● What you are asked to do
Copy the passage on difficulty chewing word for word, from "After an accident" up to and including "before it worsens.".

● Excerpt
>>>

Trouble Eating Difficulty Chewing

If you have started to have problems chewing or difficulty eating, there are a number of causes that might be to blame. Typically, if you are experiencing trouble eating as you normally do, a development in the gums, teeth, bones or muscles are the source of the change. No matter if your difficulty chewing is traced back to a behavioral transition or a medical issue, the dentist can use other symptoms to properly diagnose the origin. If you have started to notice problems chewing or swallowing, it is important to discuss these changes with a medical professional.

Possible Causes of Pain with Chewing

After an accident or oral surgery, it is normal to feel pain in your mouth and face. Most people know that soft foods are best in these cases. When the pain is coming from your jaw muscles, you may be clenching your jaw or grinding your teeth. If the jaw joint is achy or swollen, you may have osteoarthritis or rheumatoid arthritis manifesting in the joint. Temporomandibular joint disorder or TMD prevents people from chewing normally. If the pain is coming from your teeth, then you may be experiencing symptoms of tooth decay, gum disease, or even dry mouth. The dentist will be able to detect and treat hidden damage that is too small to see with your eyes or below the gum line. In very rare cases, problems chewing can be a sign of an infection or the start of oral cancer. Be sure to talk about all changes in your mouth with the dentist to address any problem before it worsens.

<<<

● Given information
>>>

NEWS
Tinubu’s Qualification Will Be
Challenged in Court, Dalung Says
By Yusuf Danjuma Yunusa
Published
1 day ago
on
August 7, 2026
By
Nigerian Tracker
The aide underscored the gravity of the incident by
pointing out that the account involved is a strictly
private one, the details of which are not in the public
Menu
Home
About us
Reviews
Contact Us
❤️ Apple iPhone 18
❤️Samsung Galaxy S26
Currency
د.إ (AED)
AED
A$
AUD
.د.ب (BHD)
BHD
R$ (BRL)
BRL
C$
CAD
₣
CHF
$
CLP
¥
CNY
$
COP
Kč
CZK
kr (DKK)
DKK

<<<
>>>

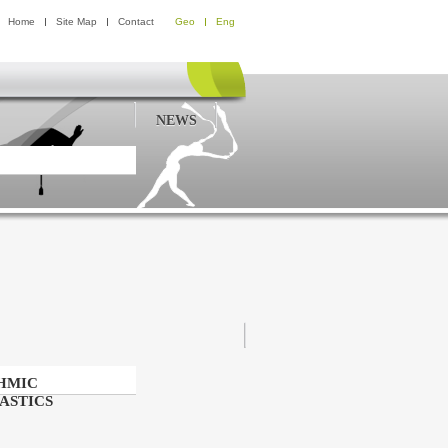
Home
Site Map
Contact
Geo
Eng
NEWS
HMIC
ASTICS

<<<

● Answer
After an accident or oral surgery, it is normal to feel pain in your mouth and face. Most people know that soft foods are best in these cases. When the pain is coming from your jaw muscles, you may be clenching your jaw or grinding your teeth. If the jaw joint is achy or swollen, you may have osteoarthritis or rheumatoid arthritis manifesting in the joint. Temporomandibular joint disorder or TMD prevents people from chewing normally. If the pain is coming from your teeth, then you may be experiencing symptoms of tooth decay, gum disease, or even dry mouth. The dentist will be able to detect and treat hidden damage that is too small to see with your eyes or below the gum line. In very rare cases, problems chewing can be a sign of an infection or the start of oral cancer. Be sure to talk about all changes in your mouth with the dentist to address any problem before it worsens.